You’re checking out at the grocery store and the debit card is declined. That can’t be right, I just got paid yesterday, you think. You call your bank to find out what the problem is and they tell you that you’re overdrawn by $150 because a creditor has garnished your bank account. Many people who face this type of situation think that the money is lost. However if you act quickly, you may be able to recover some or all of those funds.
Lawsuit and Judgment
Most garnishments of bank accounts in Colorado, also known as bank levies, start with a lawsuit against you. In that lawsuit, a court determined that you were responsible to pay a debt and granted the party which sued you, the creditor, the right to collect that money. In Colorado, judgment creditors most commonly collect what’s owed by garnishing wages, placing liens on real property like your home, and levying bank accounts.
Writ of Garnishment
To levy the account, the creditor serves your bank with a legal document known as a Writ of Garnishment. Upon receiving this writ, the bank freezes any money in your accounts in preparation to turn it over to the creditor. The bank will probably freeze money in any account in which you have an ownership interest even though the money’s not really yours, including accounts with your children. For this reason, custodial accounts are generally a better option for your kids’ bank account than joint ownership.
Claim of Exemption
Once the levy is in place, your bank will normally notify you, and the creditor must serve you with the writ. You have 10 days from the time that you are served with the writ to file with the court another legal document called the Claim of Exemption. You are essentially telling the court that the funds that were in your bank account at the time of the levy were exempt, or protected from your creditors. The court will set a hearing date to determine which portion of the funds is exempt. Before you file the document, reach out to the creditor as they are generally eager to avoid a hearing. Prepare ahead of time by gathering bank statements and documentation of deposits, like pay stubs, to prove the source of the money in the account.
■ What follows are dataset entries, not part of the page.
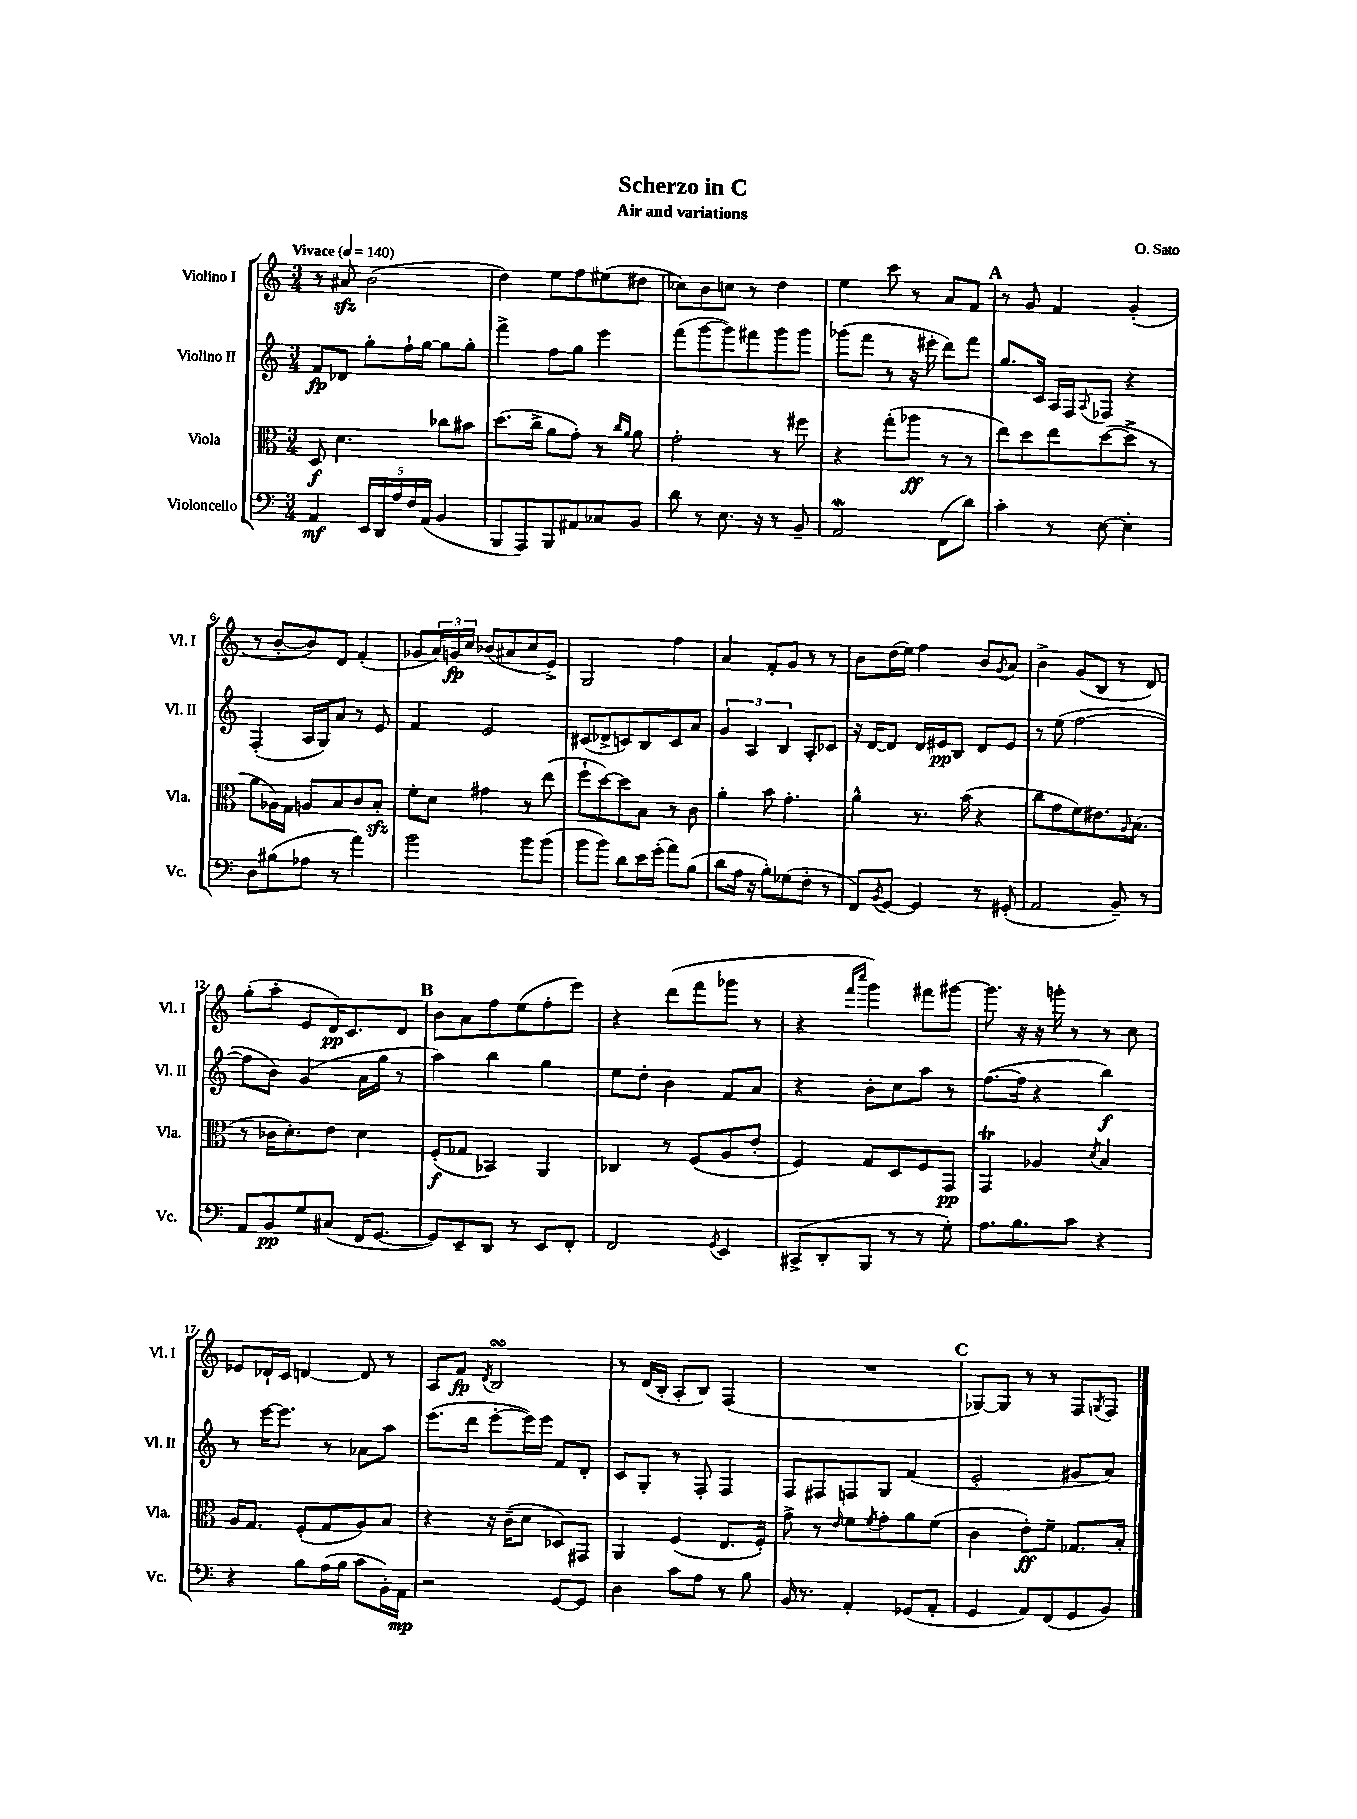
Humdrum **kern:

**kern	**dynam	**kern	**dynam	**kern	**dynam	**kern	**dynam
*part4	*part4	*part3	*part3	*part2	*part2	*part1	*part1
*staff4	*staff4	*staff3	*staff3	*staff2	*staff2	*staff1	*staff1
*I"Violoncello	*	*I"Viola	*	*I"Violino II	*	*I"Violino I	*
*I'Vc.	*	*I'Vla.	*	*I'Vl. II	*	*I'Vl. I	*
*clefF4	*	*clefC3	*	*clefG2	*	*clefG2	*
*k[]	*	*k[]	*	*k[]	*	*k[]	*
*M3/4	*	*M3/4	*	*M3/4	*	*M3/4	*
*MM140	*	*MM140	*	*MM140	*	*MM140	*
=1	=1	=1	=1	=1	=1	=1	=1
!	!	!	!	!	!	!LO:TX:a:B:t=Vivace	!
4AA/	mf	8D/	f	8f/L	fp	8r	.
.	.	4.d\	.	8d-X/J	.	8a#Xzz/	.
20EE/LL	.	.	.	8gg'\L	.	(2b\	.
20DD/	.	.	.	.	.	.	.
20A/	.	.	.	.	.	.	.
.	.	.	.	16ff`\L	.	.	.
20F/	.	.	.	.	.	.	.
.	.	.	.	[16gg\JJ	.	.	.
(20AA/JJ	.	.	.	.	.	.	.
4BB/	.	8cc-X\L	.	8gg\L]	.	.	.
.	.	8b#X\J	.	8gg'\J	.	.	.
=2	=2	=2	=2	=2	=2	=2	=2
8BBB/L	.	(8.dd\L	.	4fff^\	.	4dd\)	.
8AAA/)	.	.	.	.	.	.	.
.	.	16cc^\Jk	.	.	.	.	.
8BBB/	.	8a\L	.	8ff\L	.	8ee\L	.
8AA#X/	.	8g'\J)	.	8gg\J	.	8ff\	.
8C-X/	.	8r	.	4eee\	.	(8ee#X\	.
.	.	16qqcc/LL	.	.	.	.	.
.	.	16qqa/JJ	.	.	.	.	.
8BB/J	.	8a\	.	.	.	8dd#X\J	.
=3	=3	=3	=3	=3	=3	=3	=3
8d\	.	2g'\	.	(8fff\L	.	8cc-X\L)	.
8r	.	.	.	[8ggg\	.	8b\	.
8.E\	.	.	.	8ggg\])	.	8ccn\J	.
.	.	.	.	8fff#X\	.	8r	.
16r	.	.	.	.	.	.	.
8r	.	8r	.	8ggg\	.	4dd\	.
8BB~/	.	8ff#X\	.	8ggg\J	.	.	.
=4	=4	=4	=4	=4	=4	=4	=4
2AAW/	.	4r	.	(8ggg-X\L	.	4ee\	.
.	.	.	.	8fff\J	.	.	.
.	.	(8gg'\L	.	8r	.	8ccc\	.
.	.	8aa-X\J	ff	16r	.	8r	.
.	.	.	.	16eee#X'\	.	.	.
(8FF\L	.	8r	.	8ddd\L)	.	8a/L	.
8d\J)	.	8r	.	8fff\J	.	8f/J	.
!!LO:REH:place=s1:t=A
=5	=5	=5	=5	=5	=5	=5	=5
4c'\	.	8ee\L)	.	8.gg/L	.	8r	.
.	.	8dd\	.	.	.	8g/	.
.	.	.	.	16c/Jk	.	.	.
8r	.	8ee\	.	16A/LL	.	4f/	.
.	.	.	.	16F/J	.	.	.
.	.	.	.	8qqA/	.	.	.
[8E\	.	([8dd\	.	8F-X/J	.	.	.
4E'\]	.	8dd^\J]	.	4r	.	(4g'/	.
.	.	8r	.	.	.	.	.
!!LO:LB:g=z
=6	=6	=6	=6	=6	=6	=6	=6
8D\L	.	8a\L	.	(4F'/	.	8r	.
(8B#X\	.	16A-X\L)	.	.	.	[8b'/L	.
.	.	16G\JJ	.	.	.	.	.
8A-X\J	.	8An/L	.	16A/LL	.	8b/])	.
.	.	.	.	16G/J)	.	.	.
8r	.	8B/	.	8a/J	.	8d/J	.
4a\)	.	8c/	.	8r	.	(4f'/	.
.	.	8Bzz'/J	.	8e/	.	.	.
=7	=7	=7	=7	=7	=7	=7	=7
2b\	.	8f'\L	.	4f/	.	8g-X/L	.
.	.	8d\J	.	.	.	24a/L)	.
.	.	.	.	.	.	24gn/	fp
.	.	.	.	.	.	24cc/JJ	.
.	.	4g#X\	.	2e/	.	(8b-X/L	.
.	.	.	.	.	.	8a#X/	.
8b\L	.	8r	.	.	.	8cc/	.
(8b\J	.	(8ee\	.	.	.	8e^/J)	.
=8	=8	=8	=8	=8	=8	=8	=8
8b\L	.	8ff`\L	.	(8c#X/L	.	2G/	.
8b\J)	.	[8dd\)	.	8d-X^/	.	.	.
8d\L	.	8dd\]	.	8cn/)	.	.	.
16e\L	.	8B\J	.	8B/	.	.	.
(16g'\JJ	.	.	.	.	.	.	.
8a\L)	.	8r	.	8c/	.	4ff\	.
(8B\J	.	8c\	.	8a/J	.	.	.
=9	=9	=9	=9	=9	=9	=9	=9
8d\L	.	4a'\	.	6g/	.	4a/	.
16A\Jk	.	.	.	.	.	.	.
.	.	.	.	6A/	.	.	.
16r	.	.	.	.	.	.	.
8B'\L)	.	8b\	.	.	.	8f'/L	.
.	.	.	.	6B/	.	.	.
(8G-X\	.	4.g'\	.	.	.	8g/J	.
8F'\J	.	.	.	8A'/L	.	8r	.
8r	.	.	.	8c-X/J	.	8r	.
=10	=10	=10	=10	=10	=10	=10	=10
8FF/L)	.	4a^^\	.	16r	.	8b\L	.
.	.	.	.	[16d/KL	.	.	.
8qBB/	.	.	.	.	.	.	.
[8GG/J	.	.	.	8d/J]	.	(16dd\L	.
.	.	.	.	.	.	16ee\JJ)	.
4GG/]	.	8.r	.	16d/LL	.	4ff\	.
.	.	.	.	16e#X/J	pp	.	.
.	.	.	.	8B/J	.	.	.
.	.	(16b\	.	.	.	.	.
8r	.	4r	.	8d/L	.	8b/L	.
.	.	.	.	.	.	8qg/	.
(8GG#X'/	.	.	.	8e#/J	.	8a/J	.
=11	=11	=11	=11	=11	=11	=11	=11
2AA/	.	8cc\L	.	8r	.	4b^\	.
.	.	8g\	.	(8ee\	.	.	.
.	.	8f\)	.	[2ff\	.	(8g/L	.
.	.	8.e#X\	.	.	.	8B/J	.
8BB~/)	.	.	.	.	.	8r	.
.	.	8qqA/	.	.	.	.	.
.	.	(8.B\J	.	.	.	.	.
8r	.	.	.	.	.	8d/)	.
!!LO:LB:g=z
=12	=12	=12	=12	=12	=12	=12	=12
8AA/L	.	8r	.	8ff\L]	.	(8gg'\L	.
8BB/	pp	16c-X\KL	.	8b\J)	.	8aa'\J	.
.	.	8.d'\)	.	.	.	.	.
8G/	.	.	.	(4g/	.	8e/L	.
(8C#X/J	.	8e\J	.	.	.	16d/K)	pp
.	.	.	.	.	.	8.c/	.
16FF/KL	.	4d\	.	16a\LL	.	.	.
[8.GG/J	.	.	.	16gg\JJ	.	.	.
.	.	.	.	8r	.	8d/J	.
!!LO:REH:place=s1:t=B
=13	=13	=13	=13	=13	=13	=13	=13
8GG/L])	.	(8F'/L	f	4aa\)	.	8b\L	.
8EE~/	.	8G-X/J	.	.	.	8a\	.
8DD/J	.	4BB-X/)	.	4bb\	.	8ff\	.
8r	.	.	.	.	.	(8ee\	.
8EE/L	.	4AA/	.	4gg\	.	8ff'\	.
8FF'/J	.	.	.	.	.	8eee\J)	.
=14	=14	=14	=14	=14	=14	=14	=14
2FF/	.	4C-X/	.	8ee\L	.	4r	.
.	.	.	.	8dd'\J	.	.	.
.	.	8r	.	4b\	.	(8ddd\L	.
.	.	(8F/L	.	.	.	8fff\	.
8qGG/	.	.	.	.	.	.	.
4EE/	.	8A/	.	8f/L	.	8ggg-X\J	.
.	.	8e'/J	.	8a/J	.	8r	.
=15	=15	=15	=15	=15	=15	=15	=15
(8CC#X^/L	.	4F/)	.	4r	.	4r	.
8DD'/	.	.	.	.	.	.	.
.	.	.	.	.	.	16qqfff/LL	.
.	.	.	.	.	.	16qqcccc/JJ	.
8BBB/J	.	8G/L	.	8b'\L	.	4ggg\)	.
8r	.	8D/	.	8cc\	.	.	.
8r	.	8F/	.	8aa\J	.	8fff#X\L	.
8G'\)	.	8GG/J	pp	8r	.	[8ggg#X\J	.
=16	=16	=16	=16	=16	=16	=16	=16
8.A\L	.	4GGT/	.	([8.ff\L	.	8.ggg#\]	.
8.B\	.	.	.	16ff\Jk]	.	16r	.
.	.	4A-X/	.	4r	.	16r	.
.	.	.	.	.	.	16gggn'\	.
8c\J	.	.	.	.	.	8r	.
.	.	8qd/	.	.	.	.	.
4r	.	4B/	.	4bb\)	f	8r	.
.	.	.	.	.	.	8cc\	.
!!LO:LB:g=z
=17	=17	=17	=17	=17	=17	=17	=17
4r	.	16A/KL	.	8r	.	8e-X/L	.
.	.	8.G/J	.	.	.	.	.
.	.	.	.	[16eee\KL	.	16d-X`/L	.
.	.	.	.	8.eee\J]	.	16c/JJ	.
8B\L	.	(8F'/L	.	.	.	[4dn/	.
(16A\L	.	8G/	.	8r	.	.	.
16B\JJ	.	.	.	.	.	.	.
8c\L	.	8A/)	.	8a-X\L	.	8d/]	.
16BB'\L)	.	8B/J	.	8aa\J	.	8r	.
16AA\JJ	mp	.	.	.	.	.	.
=18	=18	=18	=18	=18	=18	=18	=18
2r	.	4r	.	(8.eee\L	.	8A/L	.
.	.	.	.	.	.	8f/J	fp
.	.	.	.	16ddd\Jk	.	.	.
.	.	.	.	.	.	8qd/	.
.	.	16r	.	[8eee'\L	.	2BsSsS/	.
.	.	(16c~\KL	.	.	.	.	.
.	.	8d\J	.	16eee\L])	.	.	.
.	.	.	.	16eee\JJ	.	.	.
[8GG/L	.	8D-X/L)	.	8f/L	.	.	.
8GG/J]	.	8GG#X/J	.	8d'/J	.	.	.
=19	=19	=19	=19	=19	=19	=19	=19
4D\	.	4AA/	.	8c/L	.	8r	.
.	.	.	.	8G'/J	.	(16d/LL	.
.	.	.	.	.	.	16B'/JJ	.
8c\L	.	(4F/	.	8r	.	8A'/L	.
8A\J	.	.	.	8F'/	.	8B/J)	.
8r	.	8.E/L	.	4F/	.	(4F/	.
8B\	.	.	.	.	.	.	.
.	.	16F'/Jk)	.	.	.	.	.
=20	=20	=20	=20	=20	=20	=20	=20
16BB/	.	8g^\	.	8F/L	.	2.r	.
8.r	.	.	.	.	.	.	.
.	.	8r	.	8F#X/	.	.	.
.	.	16qqe/	.	.	.	.	.
4AA'/	.	8f\L	.	8Fn/	.	.	.
.	.	8qf/	.	.	.	.	.
.	.	8g'\	.	8G/J	.	.	.
(8GG-X/L	.	8a\	.	(4f/	.	.	.
8AA'/J	.	(8f\J	.	.	.	.	.
!!LO:REH:place=s1:t=C
=21	=21	=21	=21	=21	=21	=21	=21
4GG/	.	4c\	.	2e'/	.	[8G-X/L)	.
.	.	.	.	.	.	8G-/J]	.
8AA/L)	.	8e'\L)	ff	.	.	8r	.
(8FF/	.	8f~\J	.	.	.	8r	.
8GG/	.	8.G-X/L	.	8g#X/L	.	8F/L	.
.	.	.	.	.	.	8qGn/	.
8BB/J)	.	.	.	8a/J)	.	8F/J	.
.	.	16B'/Jk	.	.	.	.	.
==	==	==	==	==	==	==	==
*-	*-	*-	*-	*-	*-	*-	*-
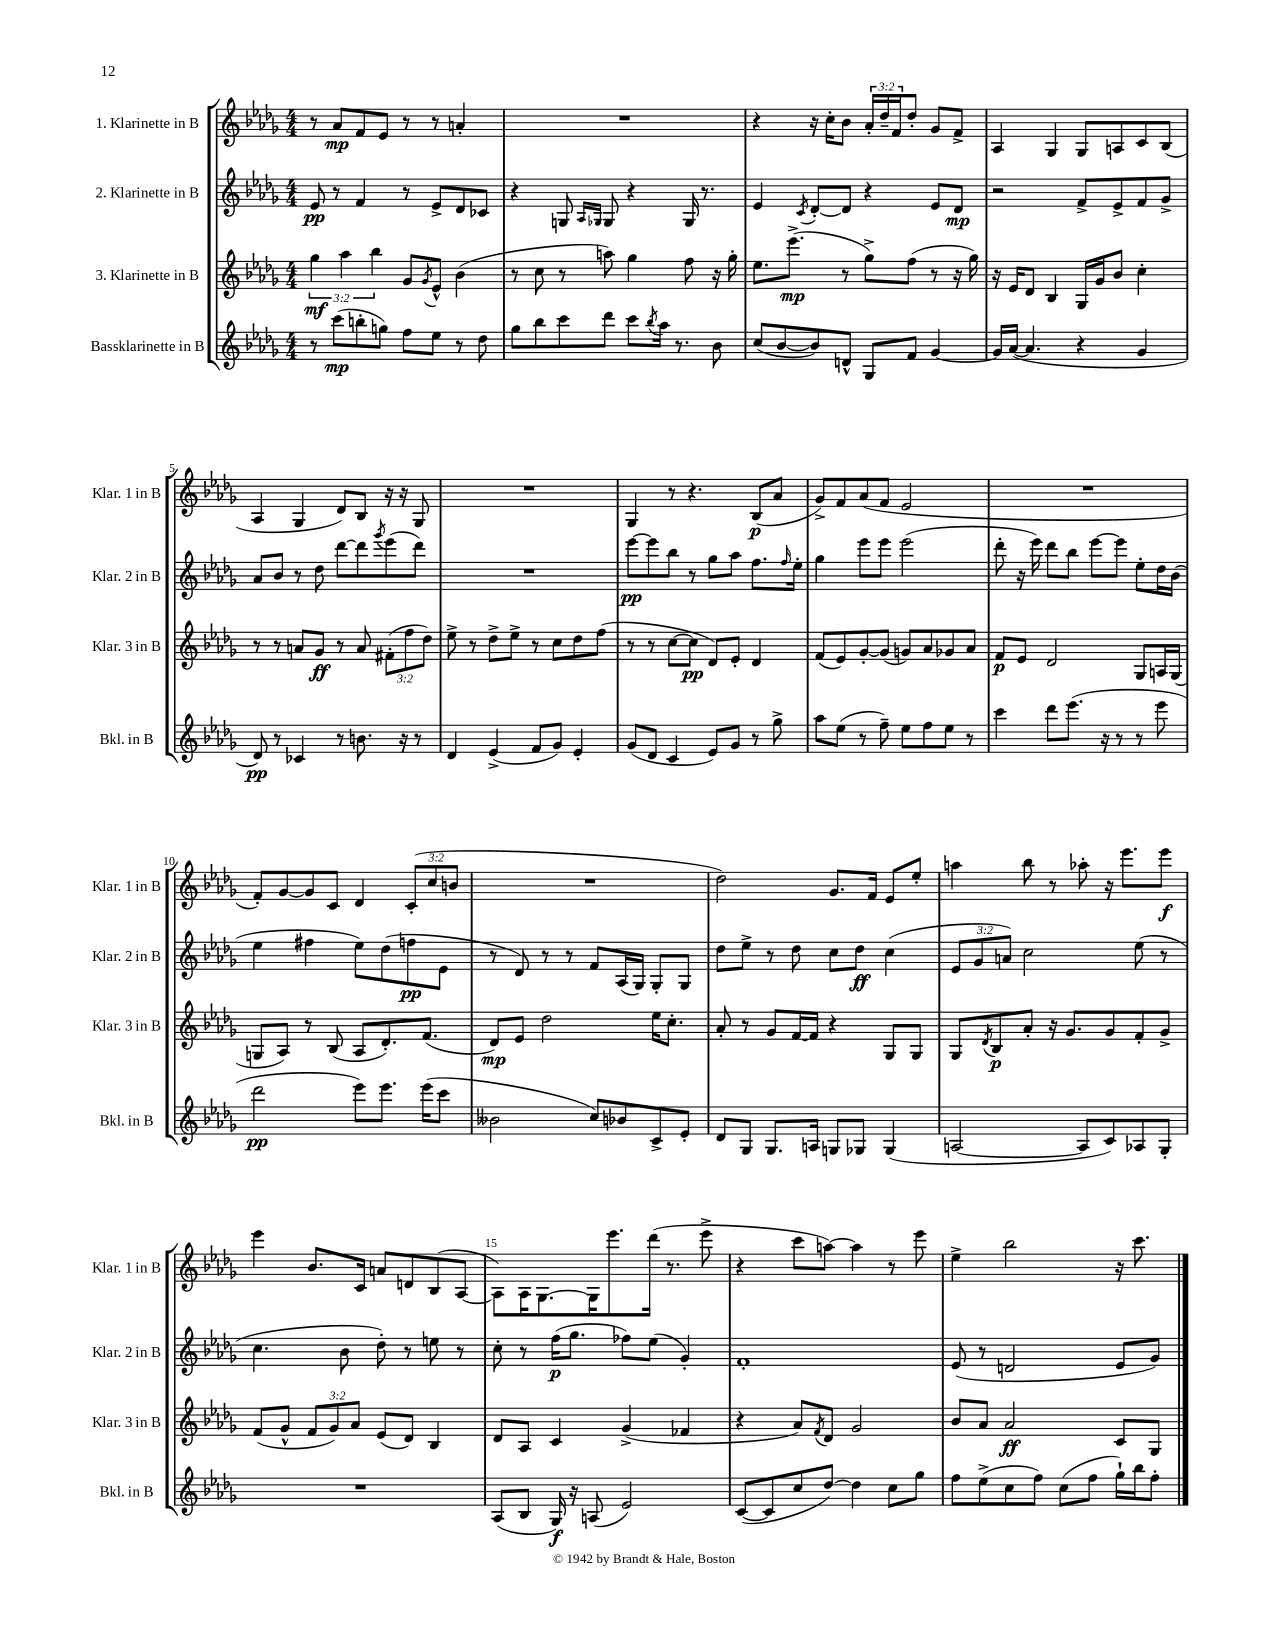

Various exemptions may apply depending on the source of the money in the account. In Colorado, $2,500 in your bank account is exempt, wages are 80% exempt, and disability, unemployment, social security, and other types of funds are 100% exempt from most creditors (taxing, child support, and other administrative agencies have special rules that apply). Because the exemptions apply to specific sources of money, it’s best if you don’t commingle, or mix together, your income. For example, all of your wage income should go into a separate bank account from your spouse’s unemployment income. This makes it easier for the bank to protect exempt funds from your creditors, and makes it easier to show the court which exemptions apply to the money that’s been levied.
Alternatively, if you file bankruptcy before the funds have been transferred to the judgment creditor, you may have a chance at getting some or all of them back as well.
Stopping Future Levies
Unlike a wage garnishment, a bank levy doesn’t continue until it’s satisfied. The levy is only effective as to the funds that are in the account at the time its served on the bank. However, a judgment creditor may levy the bank again and again in the future. As such, you should keep funds out of bank accounts until the debt is resolved. Certain types of money, including Social Security, Supplemental Security Income, Veterans Affairs, and others, are protected from most of your creditors as long as you follow the guidance in this post. The bank account levy is also a good indicator that your wages may soon be garnished, so you should take action right away the resolve the debt. There are several ways to do so, including chapter 7 bankruptcy, chapter 13 bankruptcy, debt settlement, or even reopening the civil case in which you were originally sued and fighting it.